DOCUMENT SECTION section start

The content cache takes the form of a memory-mapping of the file, see
``mmap(2)``. This has some consequences that are discussed in the
sections `File deletion and file updates`_ and `LIMITATIONS`_ below.

Since the update checks run in the background, the file I/O that the
checks require is not incurred during any request/response
transaction.

.. _vcl.state: https://varnish-cache.org/docs/trunk/reference/varnish-cli.html#vcl-state-configname-auto-cold-warm

.. _varnish-cli(7): https://varnish-cache.org/docs/trunk/reference/varnish-cli.html

.. |vcl.state| replace:: ``vcl.state``

.. _vcl.use: https://varnish-cache.org/docs/trunk/reference/varnish-cli.html#vcl-use-configname-label

.. |vcl.use| replace:: ``vcl.use``

When a VCL instance transitions to the cold state, the file cache is
unmapped, and file update checks for any of the instance's objects are
suspended (see |vcl.state|_ in `varnish-cli(7)`_). When it transitions
back to the warm state (which also happens during an invocation of
|vcl.use|_ if the VCL had previously been cold), then the files are
immediately re-read and cached, and the update checks in the
background resume at the TTL interval.

DOCUMENT SECTION section end
EXCERPTED RECORDS section start

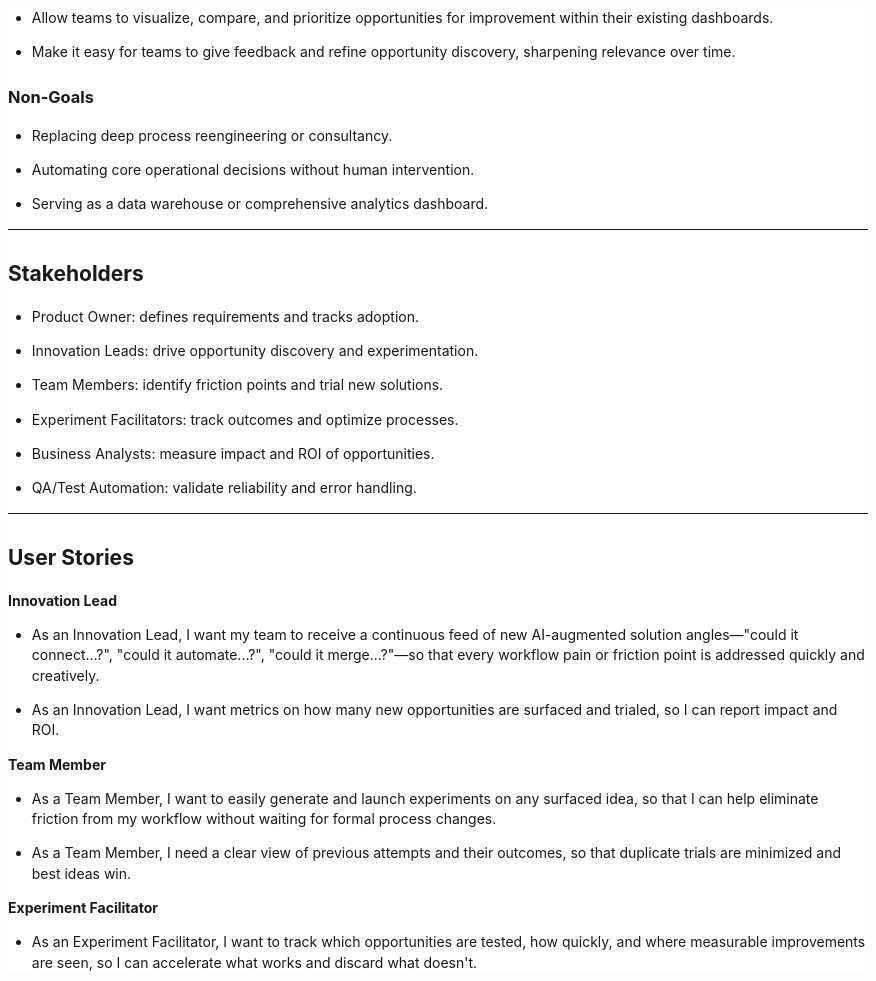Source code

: - Allow teams to visualize, compare, and prioritize opportunities for
  improvement within their existing dashboards.

- Make it easy for teams to give feedback and refine opportunity
  discovery, sharpening relevance over time.

### Non-Goals

- Replacing deep process reengineering or consultancy.

- Automating core operational decisions without human intervention.

- Serving as a data warehouse or comprehensive analytics dashboard.

------------------------------------------------------------------------

## Stakeholders

- Product Owner: defines requirements and tracks adoption.

- Innovation Leads: drive opportunity discovery and experimentation.

- Team Members: identify friction points and trial new solutions.

- Experiment Facilitators: track outcomes and optimize processes.

- Business Analysts: measure impact and ROI of opportunities.

- QA/Test Automation: validate reliability and error handling.

------------------------------------------------------------------------

## User Stories

**Innovation Lead**

- As an Innovation Lead, I want my team to receive a continuous feed of
  new AI-augmented solution angles—"could it connect...?", "could it
  automate...?", "could it merge...?"—so that every workflow pain or
  friction point is addressed quickly and creatively.

- As an Innovation Lead, I want metrics on how many new opportunities
  are surfaced and trialed, so I can report impact and ROI.

**Team Member**

- As a Team Member, I want to easily generate and launch experiments on
  any surfaced idea, so that I can help eliminate friction from my
  workflow without waiting for formal process changes.

- As a Team Member, I need a clear view of previous attempts and their
  outcomes, so that duplicate trials are minimized and best ideas win.

**Experiment Facilitator**

- As an Experiment Facilitator, I want to track which opportunities are tested, how
  quickly, and where measurable improvements are seen, so I can
  accelerate what works and discard what doesn't.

EXCERPTED RECORDS section end

TASKS TO CARRY OUT -
a) According to the Varnish file cache excerpt, what happens to the file cache when a VCL instance transitions to the cold state?
b) Please list every name that the Varnish file cache excerpt defines a hyperlink target for.
Answer using only the Varnish file cache excerpt, with no outside sources.

EXERCISE RESPONSES -
a) The file cache is unmapped, and file update checks for any of the instance's objects are suspended.

b)
- vcl.state
- varnish-cli(7)
- vcl.use